王铁匠当然知道秦寿所谓何意,秦弩弓嘛!弩弓身他早已打造完毕,万事俱备只欠钢这股东风而已,王铁匠谨慎地说道:“少爷,差不多了,就是炼钢技术还不稳定,过多几日小人有把握整出来,还望少爷宽限几日!”
原本一副漠不关心打坐闭目养神的袁神棍忽然睁开眼睛,深邃黝黑的眼眸注视着秦寿,大摇其头嘴里小声地叽里咕噜不知道在磨叽什么,一双干枯老手快速变幻着各种手势,双眼至始至终没有离开秦寿的面目,脸色变得无比沉重。
秦寿继续从书柜里掏出张准备好的图纸,望向一边的段铁匠说道:“段铁匠,这张图纸交给你了,按照图上所画,打造出两个模型出来,铁皮不需要太厚有十页纸那么厚就可以了,注意周围边边框框什么的,角度给本少爷打整齐点!”
“啊?哦,是,少爷,你放心,小人会注意的!”段铁匠小心翼翼地接过秦寿手中的图纸,秦寿交图纸给他说明是出于对他的信任,段铁匠如获至宝般瞧着图纸上面怪异的形状,周围都标明了注意事项说明什么的。
秦寿从书柜底下找到埋藏已久的钻石,瞧着三位饰品师抛了抛手中价值一贯钱的钻石,表情郑重地说道:“你们三位也是一样,本少爷还没有正式开首饰铺之前,麻烦你们想办法把这颗钻石给本少爷弄开来,制成戒指项链吊坠什么的,很硬的!当然也怕火烧什么的,千万别跟本少爷用火烧啊!”
林老头瞪大眼睛瞧着秦寿手中的钻石原胚形状,拳头那么大就算没有加工过依然光彩耀眼,林老头一手揉着眼睛难以置信地说道:“呃…少爷,恕小老儿愚昧,少爷手中是何物?小老儿做饰品多年,还真没有见过如此耀眼的石头!”
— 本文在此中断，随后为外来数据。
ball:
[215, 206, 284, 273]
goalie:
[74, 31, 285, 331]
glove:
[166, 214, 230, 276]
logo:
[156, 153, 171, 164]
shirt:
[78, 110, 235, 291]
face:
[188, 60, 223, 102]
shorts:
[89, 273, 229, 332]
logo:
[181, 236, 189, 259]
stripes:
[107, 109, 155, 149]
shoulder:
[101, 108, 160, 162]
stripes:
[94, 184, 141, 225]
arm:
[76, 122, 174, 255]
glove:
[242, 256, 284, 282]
莫说林老头难以置信的表情,底下的一群长工们也是露出惊叹练练的表情,钻石绚丽的外表深深吸引着他们的目光,程姗姗和小萝莉陶月两位大小美女也深陷其中,都被钻石绚丽的外表吸引住,从她们暴露的强烈欢喜目光可以得出来。
秦寿不想说太多免得他贪污什么的,只是教导着他如何运用有利条件,秦寿一手比划着凸出的部位说道:“这个你别管,反正你只要知道是钻石就是了,想办法在边角弄下一点来,磨尖做切割刀,用切割刀把这玩意切割开,注意别弄坏了,这可是全大唐只此一块的,弄出来的边角流着以后用得到!”
钻石的切割刀以后还可以划玻璃什么的,这种硬度非同一般的钻石刀可是贼好用的,玻璃生产的时候多多少少会有些不尽人意的地方,钻石切割刀正好派上用场了,现在饰品师也有了,钻石没有理由埋没的道理。
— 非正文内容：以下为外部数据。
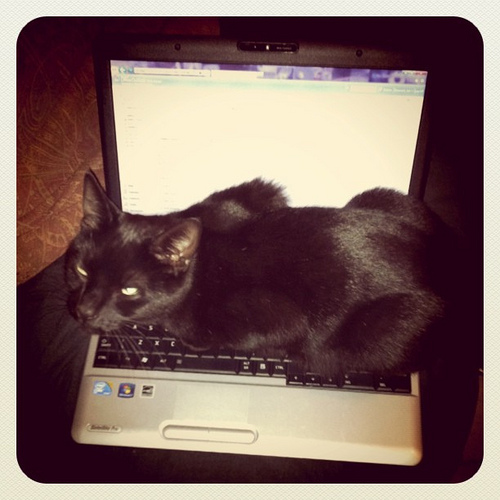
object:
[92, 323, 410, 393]
keyboard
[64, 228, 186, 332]
face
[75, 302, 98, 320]
nose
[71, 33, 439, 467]
computer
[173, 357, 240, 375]
bar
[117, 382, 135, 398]
logo sticker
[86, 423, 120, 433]
laptop sticker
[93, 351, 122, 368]
key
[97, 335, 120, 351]
key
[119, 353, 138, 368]
key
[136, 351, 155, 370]
key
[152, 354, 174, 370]
key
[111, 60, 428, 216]
web page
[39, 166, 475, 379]
cat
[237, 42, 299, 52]
webcam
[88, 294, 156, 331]
cheek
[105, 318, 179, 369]
whisker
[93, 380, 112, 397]
sticker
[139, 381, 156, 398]
sticker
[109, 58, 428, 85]
image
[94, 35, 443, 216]
screen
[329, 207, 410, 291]
light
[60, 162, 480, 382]
fur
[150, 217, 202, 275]
ear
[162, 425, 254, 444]
button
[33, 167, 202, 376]
head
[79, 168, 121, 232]
ear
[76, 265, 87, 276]
eye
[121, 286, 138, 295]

“是,少爷,小老儿保证完成任务!”林老头小心翼翼地接过秦寿手中的钻石,爱不惜手地抚摸着钻石原胚形状,对着阳光之下可以到它炫目眼光的斑斓纯净色彩,长工们纷纷围上前凑热闹似的围观着。
秦寿瞧着长工们吵闹成一片,忍不住感到一阵的头疼的和心烦,纪律啊!秦寿不耐烦地挥手说道:“好了,没事你们先行退下吧,道兄,你留下来,本少爷还有事情要交代,其余的人各自回到岗位!”
长工们听到秦寿的话纷纷应声告退,最痛苦的估计只有张长工这个家伙了,百多贯钱可是几百斤的重家伙啊!张长工整个人驮着背在妹夫蔡敨帮助下,背起贼重的钱袋子堪堪走出厢房。
秦寿一脸黑线地着张长工这个家伙,这算是痛并快乐的滋味吗?这钱带得有点受罪啊!多了出门不方便,少了想买值钱的玩意又感到局促,总不能每天扛着箱子去买东西吧?整个大唐演变成货到付款的真实写照。
要是有rmb那么简单方便就好了,随身带着几万票子也不嫌沉,哪像现在带个5贯钱出门都是受罪的要命,贯钱五六斤的重量,除非身强力壮的款爷才会带0贯钱出门锻炼身体什么的。
袁神棍双脚盘着蒲团,眯着双眼无视长工们陆续走出厢房,原本人气十足的厢房一下子变得空荡荡起来,寒风吹进来的时候一股冷意直窜人心,秦光十分醒目地走到厢房门前关闭房门。
程姗姗一脸好奇地打量着袁神棍,她实在是有点想不明白,秦寿招一名神棍回来干什么?秦宗秦耀秦祖三人自动自觉地去整理秦寿的金库,四箱装满铜钱的木箱要摆放整齐,小萝莉陶月一边峭立着等待秦寿的吩咐。
秦寿感到十分纳闷地瞧着不言不语的袁神棍,摸不着头脑地说道:“道兄,怎么这个时候忽然沉静起来了?纳闷了,你以前不是很能说的吗?怎么现在反成哑巴了?刚才本少爷还听见你叽里咕噜的声音,难不成你又算到本少爷什么前程?”
袁神棍睁开眼睛注视着秦寿,神棍十足地摇头叹息着,一手捋着山羊须犹豫良久才好言相劝着说道:“唉…驴友兄,贫道只奉劝你一句,少造杀孽,多积阴德,善有善终恶有恶果…”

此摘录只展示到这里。